Publié il y a 2 ans - Mise à jour le 20.02.2022 - pierre-havez - 3 min  - vu 3078 fois

AU PALAIS Le juge : « Votre victime a les côtes cassées, et vous dîtes que c’est de sa faute ? »

La cour d'assises - tribunal de Nîmes. Photo Tony Duret / Objectif Gard

Difficile de croire que le prévenu qui pénètre péniblement dans le box du tribunal judiciaire de Nîmes, ce jeudi 17 février 2022, a percuté quelques jours plus tôt, à près de 200 km/h, une autre voiture sur l’autoroute.

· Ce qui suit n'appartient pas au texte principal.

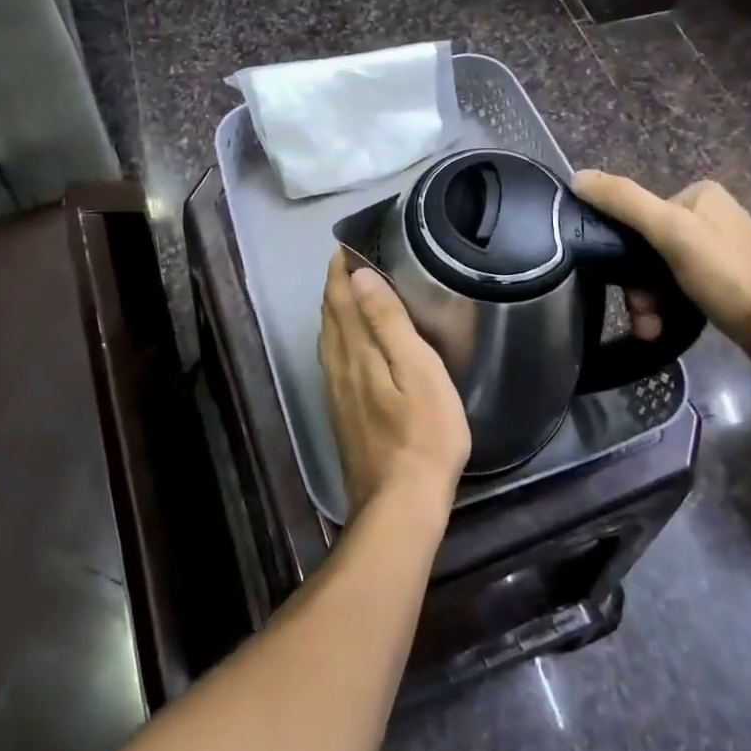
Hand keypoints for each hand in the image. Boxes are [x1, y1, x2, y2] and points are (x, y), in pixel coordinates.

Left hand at [317, 251, 470, 521]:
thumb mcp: (417, 371)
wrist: (399, 504)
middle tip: (346, 262)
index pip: (340, 299)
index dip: (341, 271)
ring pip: (327, 340)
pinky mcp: (341, 414)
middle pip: (330, 317)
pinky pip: (331, 361)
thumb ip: (387, 322)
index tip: (346, 246)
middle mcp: (338, 367)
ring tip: (345, 294)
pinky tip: (344, 346)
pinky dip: (335, 339)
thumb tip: (359, 277)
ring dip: (333, 311)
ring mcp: (337, 393)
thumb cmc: (423, 433)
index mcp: (356, 352)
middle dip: (335, 286)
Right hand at [572, 172, 750, 357]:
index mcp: (699, 195)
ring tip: (649, 329)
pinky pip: (681, 290)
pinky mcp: (728, 285)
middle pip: (649, 247)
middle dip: (637, 284)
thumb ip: (624, 201)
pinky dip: (668, 308)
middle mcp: (710, 217)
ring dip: (649, 302)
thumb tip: (577, 176)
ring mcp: (720, 252)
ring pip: (662, 273)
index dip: (621, 248)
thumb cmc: (729, 275)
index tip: (619, 281)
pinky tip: (662, 328)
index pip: (638, 213)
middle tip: (640, 313)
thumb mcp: (671, 231)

L’homme de 56 ans, cheveux blancs dégarnis, yeux jaunis et lunettes relevées sur le front, en paraît presque vingt de plus. Au volant de sa Porsche Caïman immatriculée en Suisse, sans permis, ni assurance, il a embouti violemment l’arrière d’une voiture en train de doubler tranquillement sur l’autoroute. La Nissan Micra conduite… par un élève de l’école de police de Nîmes effectue plusieurs têtes-à-queue avant de finir contre la rambarde de sécurité.

« Ce qui est encore plus surprenant encore, c’est qu’au lieu de prendre des nouvelles de votre victime, vous lui reprochez sa conduite, avant de disparaître au moment de l’arrivée des secours, gronde sourdement le président Jérôme Reynes. Pire, une quarantaine de minutes après les faits, vous retirez la carte Sim de votre portable. Et, lorsque l’on vous interpelle finalement, vers 8h45 du matin, vous avez encore plus d’1 mg d’alcool/L ! »

Carte Sim

En sursis pour des faits similaires, le récidiviste ne semble pas réaliser la dangerosité de sa conduite. « La voiture a déboité trop près devant moi », tente -t-il de se justifier. « Votre victime a eu 10 jours d’ITT, avec des côtes cassées, et vous dîtes que c’est de sa faute ? », s’étrangle le juge, interloqué. « C’est pas beaucoup », articule difficilement le chauffard. « Très bien, alors pourquoi prenez-vous la fuite, si ce n’est pas grave ? », poursuit patiemment Jérômes Reynes. L’ancien ripeur enchaine les réponses vagues. « Je me rendais à l’hôpital car ma femme venait de sortir du coma. » Le magistrat finit par perdre patience. « Oui sauf que finalement, vous êtes rentré chez vous !, tonne-t-il. Et en plus, vous retirez la carte Sim de votre téléphone, pourquoi ? ». Le quinquagénaire reste de marbre « Elle ne marchait plus », se contente-t-il de prétendre.

Épave

L’avocat de l’apprenti policier semble déçu par tant de mauvaise foi. « La voiture de mon client est une épave. Heureusement que le Samu se trouvait juste derrière lui et qu’il a pu être pris en charge immédiatement, pointe-t-il. Mais alors qu’il consulte un psychologue et hésite à reconduire, il s’attendait au moins à des excuses aujourd’hui. Que vais-je pouvoir lui dire ? » Le procureur enfonce le clou. « Là où cela devient extrêmement grave, c’est qu’il fuit les lieux de l’accident. Est-ce en raison de sa vitesse excessive, de son défaut d’assurance et de permis, ou de son état d’ébriété ? Les circonstances aggravantes ne manquent pas ! », assène Philip Ughetto, qui réclame la révocation totale du permis du prévenu ainsi qu’une peine globale d’au moins quatre ans d’emprisonnement.

Invalidité

L’avocate de l’ancien éboueur tente d’amadouer la cour. « Il est âgé de 56 ans et se déplace comme quelqu’un de beaucoup plus âgé, fait observer Sophie Salton. Son invalidité depuis plusieurs années a fortement aggravé son problème avec l’alcool. En fait, sa femme venait de faire un AVC, également lié à sa propre consommation ! Ils sont dans le déni, mais son état n’est pas compatible avec la maison d’arrêt… Il doit être soigné. »

Le tribunal ne l’entend pas de cette oreille et condamne le chauffard à un total de 3 ans de prison, l’annulation et l’interdiction de repasser son permis pendant 3 ans, ainsi que la confiscation de son 4*4 de sport.